Filed 8/31/09 P. v. Henry CA4/2



NOT TO BE PUBLISHED IN OFFICIAL REPORTS





California Rules of Court, rule 8.1115(a), prohibits courts and parties from citing or relying on opinions not certified for publication or ordered published, except as specified by rule 8.1115(b). This opinion has not been certified for publication or ordered published for purposes of rule 8.1115.



IN THE COURT OF APPEAL OF THE STATE OF CALIFORNIA





FOURTH APPELLATE DISTRICT





DIVISION TWO



THE PEOPLE,



Plaintiff and Respondent,



v.



DARREL SCOTT HENRY,



Defendant and Appellant.



E047193



(Super.Ct.No. FSB044545)



OPINION



APPEAL from the Superior Court of San Bernardino County. Ronald M. Christianson, Judge. Affirmed.



John F. Schuck, under appointment by the Court of Appeal, for Defendant and Appellant.



No appearance for Plaintiff and Respondent.

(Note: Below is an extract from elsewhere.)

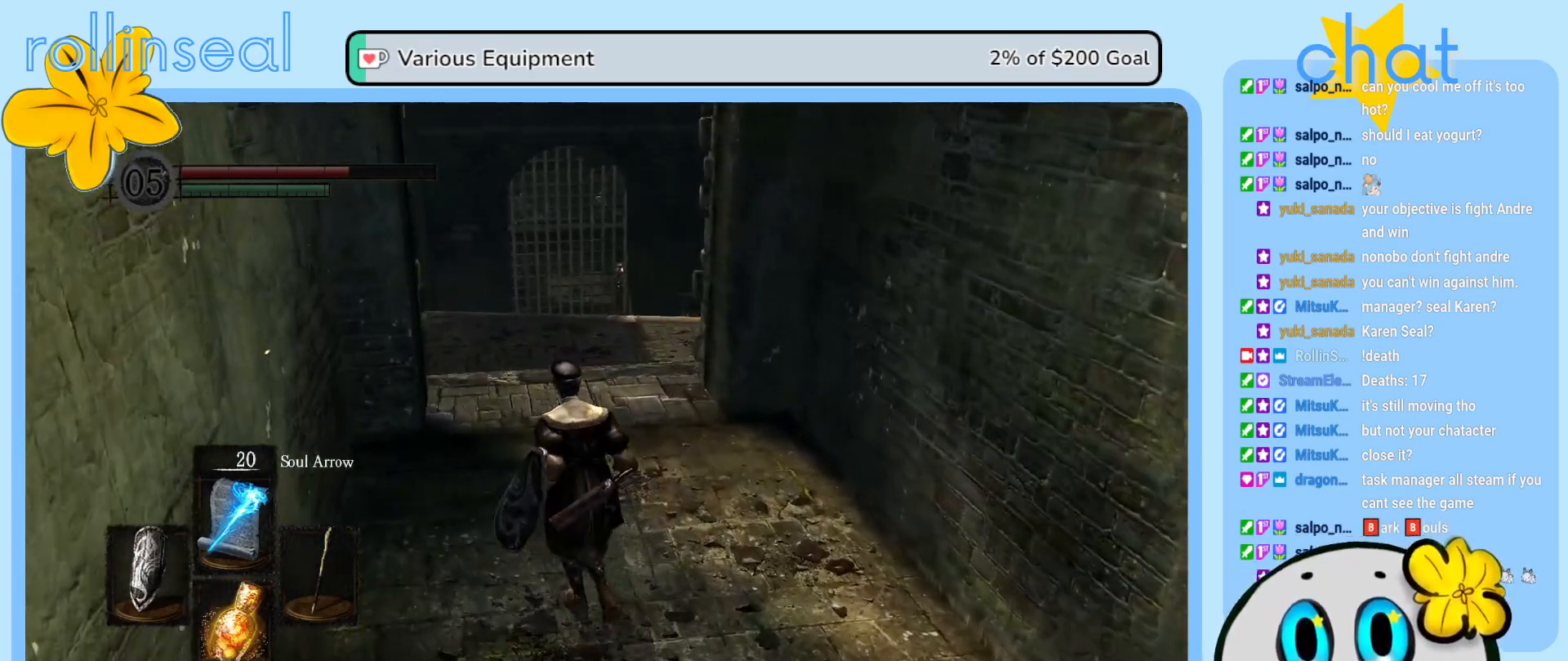
{"buttons": [], "left_stick": "up", "right_stick": "center", "events": []}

After his first trial ended in a mistrial, defendant Darrell Scott Henry was retried and convicted of gross vehicular manslaughter while intoxicated (Pen. Code, 191.5, subd. (a)), driving under the influence causing injury (Veh. Code, 23153, subd. (b)), driving with a blood alcohol level exceeding .08 percent and causing injury (Veh. Code, 23153, subd. (b)), with allegations as to each count that defendant inflicted great bodily injury. (Pen. Code, 12022.7, subd.(a).) He was sentenced to an aggregate term of nine years in state prison and appealed.



BACKGROUND



Defendant was in a bar when another patron asked the owner of a Viper convertible sports car for a ride in the car. The owner of the car, who knew defendant, gave defendant the keys to the Viper and permitted him to give the other patron a ride in the car. The Viper, with defendant driving, was seen speeding on residential streets when it ran past a stop sign without stopping, and hit a dip in the road, causing the Viper to go into the air and land in the oncoming lane. The Viper then collided with a Chevy S-10 pickup truck coming in the opposite direction.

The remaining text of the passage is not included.